Building blocks and structures of the G-quadruplex and i-motif located in the NHE III₁ MYC promoter element. Four guanines form a tetrad, and three tetrads form an intramolecularly linked G-quadruplex having a 1:2:1 looping pattern (upper panel). Two sets of cytosine⁺–cytosine base pairs form the basic i-motif unit, and three sets of two cytosine⁺–cytosine base pairs form intramolecularly an i-motif having a 6:2:6 looping pattern (lower panel). Asymmetric positioning of the dimethyl sulfate–protected G-quadruplex and i-motif, with 14- and 5-base overhangs, is indicated by the top and bottom brackets, respectively, in the right central panel. Reprinted from Brooks et al. with permission of the publisher.

Figure 2.

(A) Structures of TMPyP4 and TMPyP2. (B) The rearrangements involved in the Ramos and CA46 Burkitt lymphoma cell lines. Vertical arrows indicate the breakage and rejoining points between chromosomes 14 and 8 for each translocation. (C) RT-PCR for MYC and β-actin in Ramos (lanes 1–3) and CA46 (lanes 4–6) cell lines after no treatment (lanes 1 and 4) and treatment with 100 µM TMPyP2 (P2; lanes 2 and 5) and TMPyP4 (P4; lanes 3 and 6) for 48 hours. Reprinted from Siddiqui-Jain et al. with permission of the publisher.

Figure 3.

(A) A proposed model of MYC transcriptional regulation that involves the resolution of the G-quadruplex by NM23-H2 for duplex DNA formation and subsequent transcriptional activation by Sp1. The binding of hnRNP K and CNBP to single-stranded DNA induced by negative supercoiling also leads to MYC transcription activation.
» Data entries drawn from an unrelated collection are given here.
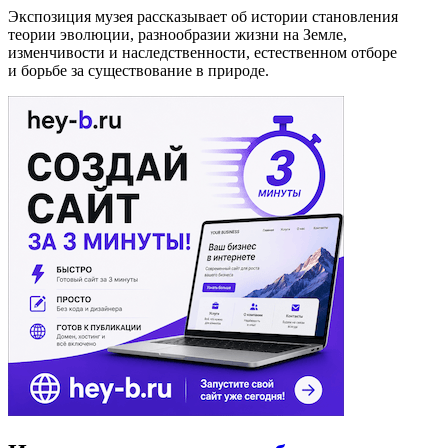
Экспозиция музея рассказывает об истории становления
теории эволюции, разнообразии жизни на Земле,
изменчивости и наследственности, естественном отборе
и борьбе за существование в природе.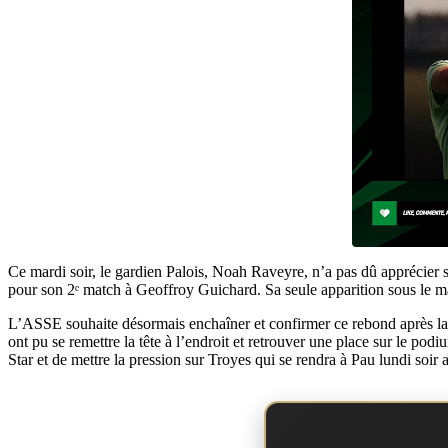
Ce mardi soir, le gardien Palois, Noah Raveyre, n’a pas dû apprécier 
pour son 2ᵉ match à Geoffroy Guichard. Sa seule apparition sous le mai
L’ASSE souhaite désormais enchaîner et confirmer ce rebond après la l
ont pu se remettre la tête à l’endroit et retrouver une place sur le po
Star et de mettre la pression sur Troyes qui se rendra à Pau lundi soir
The stabilization of the G-quadruplex by nucleolin results in negative regulation of MYC transcription. (B) The involvement of NM23-H2 and a G-quadruplex-interactive compound in modulating the activation and silencing of the NHE III₁ in the MYC promoter: (a) the G-quadruplex/i-motif form of the NHE III₁, which is the silencer element; (a → c via b) the remodeling of the G-quadruplex/i-motif complex by NM23-H2 in which a stepwise unfolding of the secondary DNA structure is proposed to take place; (b¹) a molecular model of the purine-rich strand unwound from the G-quadruplex form superimposed on an NM23-H2 trimer; (d) the TMPyP4-stabilized G-quadruplex, which prevents NM23-H2 unfolding of the MYC G-quadruplex, Figure 3A reprinted from Kendrick and Hurley; Figure 3B modified from González and Hurley.

Figure 4.

(A) Origin and lead optimization of Quarfloxin (CX-3543). The design of the fluoroquinolone QQ58 was based on the principle that while norfloxacin and A-62176 inhibited gyrase and topoisomerase II by interaction with the enzyme–duplex DNA complex, this scaffold was amenable to G-quadruplex interaction by extending the tetracyclic nucleus to a larger, approximately planar system that would interact more favorably with the tetrad in the G-quadruplex than with a duplex DNA. Cylene Pharmaceuticals then optimized the planar, presumably tetrad-interacting moiety and identified groove-binding arms that would both prevent topoisomerase poisoning and increase selectivity between different G-quadruplexes. (B) The proposed mechanism of action of Quarfloxin involving the MYC G-quadruplex.^, (For the other target proteins of nucleolin, see text.) Quarfloxin is preferentially concentrated in the nucleolus (see inset). Binding of Quarfloxin to the nontemplate G-quadruplexes in the rDNA displaces nucleolin, which is relocated to the nucleoplasm, where it has been shown to bind to the MYC G-quadruplex to inhibit MYC expression.